# Ewen Maddock Fish Stockers Challenge 2014



## Bracey (Jun 19, 2010)

EWEN MADDOCK FISH MANAGEMENT INC.

G'day one & all&#8230;..

It's on again, only bigger and better with a massive prize pool to be won thanks to the many generous sponsors in a huge two day event at the Ewen Maddock Dam Camp & Recreation Centre for the 2014 Ewen Maddock Fish Stockers Challenge which will be held on the 15th & 16th of March 2014. This event, by popular demand is a catch and release competition for all keen kayaking anglers who wish to participate in a social environment with like-minded anglers.

An entry fee of $65 will allow you to compete in this commended event with a BBQ/Spit meal provided for all competitors while socialising with fellow competitors and being entertained by a DJ during the evening on Saturday night, all whilst around a huge communal camp fire.

Ewen Maddock Fish Management Inc. encourages all competitors to organise their own accommodation for that Saturday night and or the Friday night prior to the event if they so wish to, via the Ewen Maddock Dam Camp & Recreation Centre's website http://www.ewenmaddockdamcamp.com.au/ where camping, cabin and dormitory style accommodation is available. Information on their website will provide you with contact details and accommodation rates.

Due to the events popularity, an increase of competitors has been re-evaluated to allow 65 kayaking anglers to compete in the event, kicking off with a pre-fish on Saturday morning. The first session will start at 11:00am after a briefing of the event and finishes at 5:30pm. Following a social evening on Saturday night, the Sunday morning session, after another short briefing will start at 6:00am and will finish at 12 noon where a tally of the competitors results will be accumulated from both sessions which will determine the overall winners in each four categories of the event, between catches of Australian Bass, Golden Perch, Saratoga and Silver Perch. There will be collective random prize draws throughout the competition and as usual, a major prize draw for all entrants with the prize being a brand new fishing kayak to be won at the conclusion of the event.

Please contact EMFMI's Treasurer Wayne Eeasie via email at [email protected] to receive your registration pack. It is extremely important to read carefully the Ewen Maddock Fish Stockers Challenge Rules of the Event and SEQ Waters Rules prior to entering the event.

EMFMI's Entry Form and Disclaimer + QAFCA's Indemnity & Release Form along with an entry fee of $65.00 must be signed and completed in full and received 5 days prior to the competition date; a maximum of 65 anglers will be allowed to compete.
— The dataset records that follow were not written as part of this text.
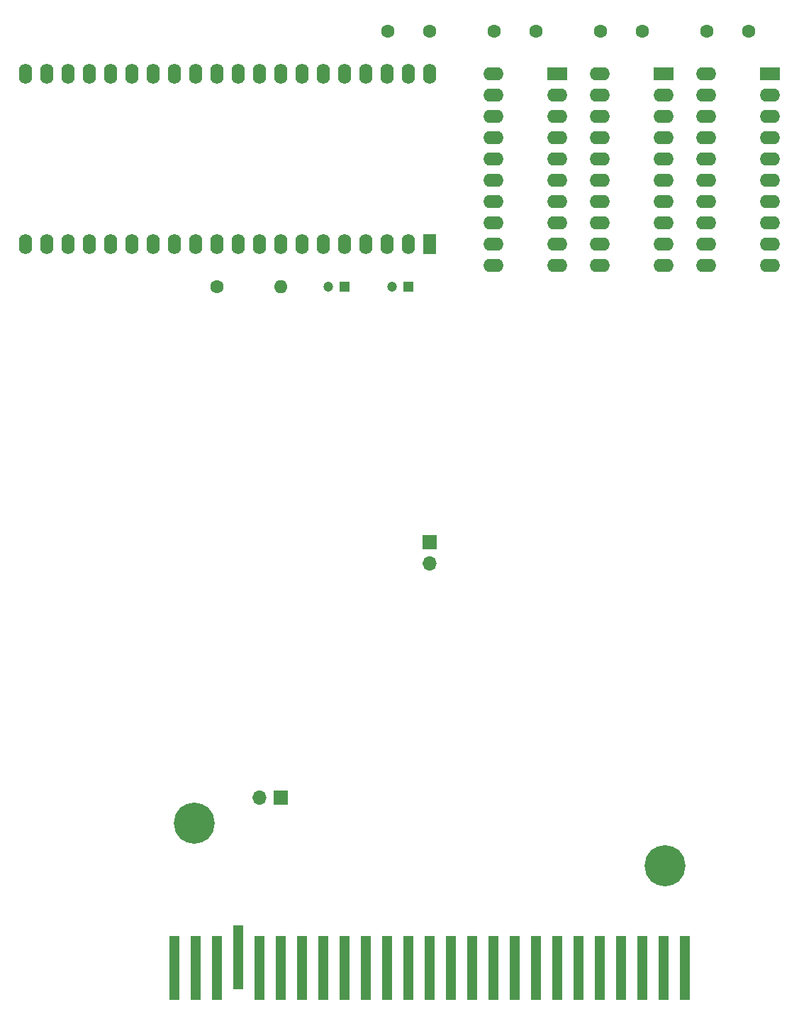
<source format=gts>
G04 #@! TF.GenerationSoftware,KiCad,Pcbnew,(6.0.9)*
G04 #@! TF.CreationDate,2024-04-26T19:01:12+02:00*
G04 #@! TF.ProjectId,Cartucho_MSX_LCD_Tang_Nano_20k,43617274-7563-4686-9f5f-4d53585f4c43,rev?*
G04 #@! TF.SameCoordinates,Original*
G04 #@! TF.FileFunction,Soldermask,Top*
G04 #@! TF.FilePolarity,Negative*
%FSLAX46Y46*%
G04 Gerber Fmt 4.6, Leading zero omitted, Abs format (unit mm)*
G04 Created by KiCad (PCBNEW (6.0.9)) date 2024-04-26 19:01:12*
%MOMM*%
%LPD*%
G01*
G04 APERTURE LIST*
%ADD10C,4.900000*%
%ADD11R,1.270000X7.620000*%
%ADD12C,1.600000*%
%ADD13O,1.600000X1.600000*%
%ADD14R,2.400000X1.600000*%
%ADD15O,2.400000X1.600000*%
%ADD16R,1.200000X1.200000*%
%ADD17C,1.200000*%
%ADD18R,1.700000X1.700000*%
%ADD19O,1.700000X1.700000*%
%ADD20R,1.600000X2.400000*%
%ADD21O,1.600000X2.400000*%
G04 APERTURE END LIST*
D10*
X139860000Y-145345000D03*
X83660000Y-140245000D03*
D11*
X142240000Y-157480000D03*
X139700000Y-157480000D03*
X137160000Y-157480000D03*
X134620000Y-157480000D03*
X132080000Y-157480000D03*
X129540000Y-157480000D03*
X127000000Y-157480000D03*
X124460000Y-157480000D03*
X121920000Y-157480000D03*
X119380000Y-157480000D03*
X116840000Y-157480000D03*
X114300000Y-157480000D03*
X111760000Y-157480000D03*
X109220000Y-157480000D03*
X106680000Y-157480000D03*
X104140000Y-157480000D03*
X101600000Y-157480000D03*
X99060000Y-157480000D03*
X96520000Y-157480000D03*
X93980000Y-157480000D03*
X91440000Y-157480000D03*
X88900000Y-156210000D03*
X86360000Y-157480000D03*
X83820000Y-157480000D03*
X81280000Y-157480000D03*
D12*
X124460000Y-45720000D03*
X119460000Y-45720000D03*
X86360000Y-76200000D03*
D13*
X93980000Y-76200000D03*
D14*
X127000000Y-50800000D03*
D15*
X127000000Y-53340000D03*
X127000000Y-55880000D03*
X127000000Y-58420000D03*
X127000000Y-60960000D03*
X127000000Y-63500000D03*
X127000000Y-66040000D03*
X127000000Y-68580000D03*
X127000000Y-71120000D03*
X127000000Y-73660000D03*
X119380000Y-73660000D03*
X119380000Y-71120000D03*
X119380000Y-68580000D03*
X119380000Y-66040000D03*
X119380000Y-63500000D03*
X119380000Y-60960000D03*
X119380000Y-58420000D03*
X119380000Y-55880000D03*
X119380000Y-53340000D03*
X119380000Y-50800000D03*
D16*
X101600000Y-76200000D03*
D17*
X99600000Y-76200000D03*
D16*
X109220000Y-76200000D03*
D17*
X107220000Y-76200000D03*
D12*
X111760000Y-45720000D03*
X106760000Y-45720000D03*
X149860000Y-45720000D03*
X144860000Y-45720000D03*
D14*
X152400000Y-50800000D03*
D15*
X152400000Y-53340000D03*
X152400000Y-55880000D03*
X152400000Y-58420000D03*
X152400000Y-60960000D03*
X152400000Y-63500000D03*
X152400000Y-66040000D03*
X152400000Y-68580000D03*
X152400000Y-71120000D03*
X152400000Y-73660000D03*
X144780000Y-73660000D03*
X144780000Y-71120000D03*
X144780000Y-68580000D03*
X144780000Y-66040000D03*
X144780000Y-63500000D03*
X144780000Y-60960000D03*
X144780000Y-58420000D03*
X144780000Y-55880000D03*
X144780000Y-53340000D03*
X144780000Y-50800000D03*
D18*
X93980000Y-137160000D03*
D19*
X91440000Y-137160000D03*
D14*
X139700000Y-50800000D03*
D15*
X139700000Y-53340000D03*
X139700000Y-55880000D03*
X139700000Y-58420000D03*
X139700000Y-60960000D03*
X139700000Y-63500000D03*
X139700000Y-66040000D03*
X139700000Y-68580000D03*
X139700000Y-71120000D03*
X139700000Y-73660000D03*
X132080000Y-73660000D03*
X132080000Y-71120000D03*
X132080000Y-68580000D03*
X132080000Y-66040000D03*
X132080000Y-63500000D03*
X132080000Y-60960000D03*
X132080000Y-58420000D03*
X132080000Y-55880000D03*
X132080000Y-53340000D03*
X132080000Y-50800000D03*
D20*
X111760000Y-71120000D03*
D21*
X109220000Y-71120000D03*
X106680000Y-71120000D03*
X104140000Y-71120000D03*
X101600000Y-71120000D03*
X99060000Y-71120000D03*
X96520000Y-71120000D03*
X93980000Y-71120000D03*
X91440000Y-71120000D03*
X88900000Y-71120000D03*
X86360000Y-71120000D03*
X83820000Y-71120000D03*
X81280000Y-71120000D03*
X78740000Y-71120000D03*
X76200000Y-71120000D03*
X73660000Y-71120000D03*
X71120000Y-71120000D03*
X68580000Y-71120000D03*
X66040000Y-71120000D03*
X63500000Y-71120000D03*
X63500000Y-50800000D03*
X66040000Y-50800000D03*
X68580000Y-50800000D03*
X71120000Y-50800000D03*
X73660000Y-50800000D03*
X76200000Y-50800000D03*
X78740000Y-50800000D03*
X81280000Y-50800000D03*
X83820000Y-50800000D03*
X86360000Y-50800000D03*
X88900000Y-50800000D03*
X91440000Y-50800000D03*
X93980000Y-50800000D03*
X96520000Y-50800000D03*
X99060000Y-50800000D03*
X101600000Y-50800000D03*
X104140000Y-50800000D03*
X106680000Y-50800000D03*
X109220000Y-50800000D03*
X111760000Y-50800000D03*
D12*
X137160000Y-45720000D03*
X132160000Y-45720000D03*
D18*
X111760000Y-106680000D03*
D19*
X111760000Y-109220000D03*
M02*

</source>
Please send Entry Forms and Disclaimers via Australian Post with an accompanied Money Order or Cheque for $65.00 to: Ewen Maddock Fish Management Inc. PO Box 338 Beerwah Q 4519.
The $65.00 Entry Fee can also alternatively be directly deposited into EMFMI's bank account: 
Ewen Maddock Fish Management Inc. 
Commonwealth Bank of Australia - Account No. - 06 4420 10756475 
Please leave a prompted reference upon your deposit stating, "EMFSC- Followed by your name".

For more information on more up to date details of the event when they get posted, "Like and Share" EMFMI's Facebook page https://www.facebook.com/pages/Ewen-Mad ... 1695611007 and or visit the fish stocking groups website via http://www.ewenmaddock.com.au

Kind regards
Dave Brace
EMFMI Competition Coordinator


----------



## anselmo (Aug 26, 2008)

Isn't this, this: viewtopic.php?f=65&t=59246
If not, what is this?


----------



## Bracey (Jun 19, 2010)

anselmo said:


> Isn't this, this: viewtopic.php?f=65&t=59246
> If not, what is this?


Hello Nick,

The link above that you posted is last years competition details.

This topic is for this years competition which will be held on the 15th and 16th of March 2014.

Kind regards

Dave Brace
EMFMI Competition Coodinator


----------



## yakfly (Jun 8, 2006)

did a quick troll around this morning for a couple of bass and picked up a small tilapia on blades near the reeds.
SEQWATER are widening the concrete path to the beach to make beach access easier (one issue raised during the review)
so be prepared to carry the yak down to the water if going down today or tomorrow


----------



## Bracey (Jun 19, 2010)

Well done Dave, wish I could have joined you......work keeps getting in the way!


----------



## yakfly (Jun 8, 2006)

Still a few spots left,all proceeds go to restocking the dam


----------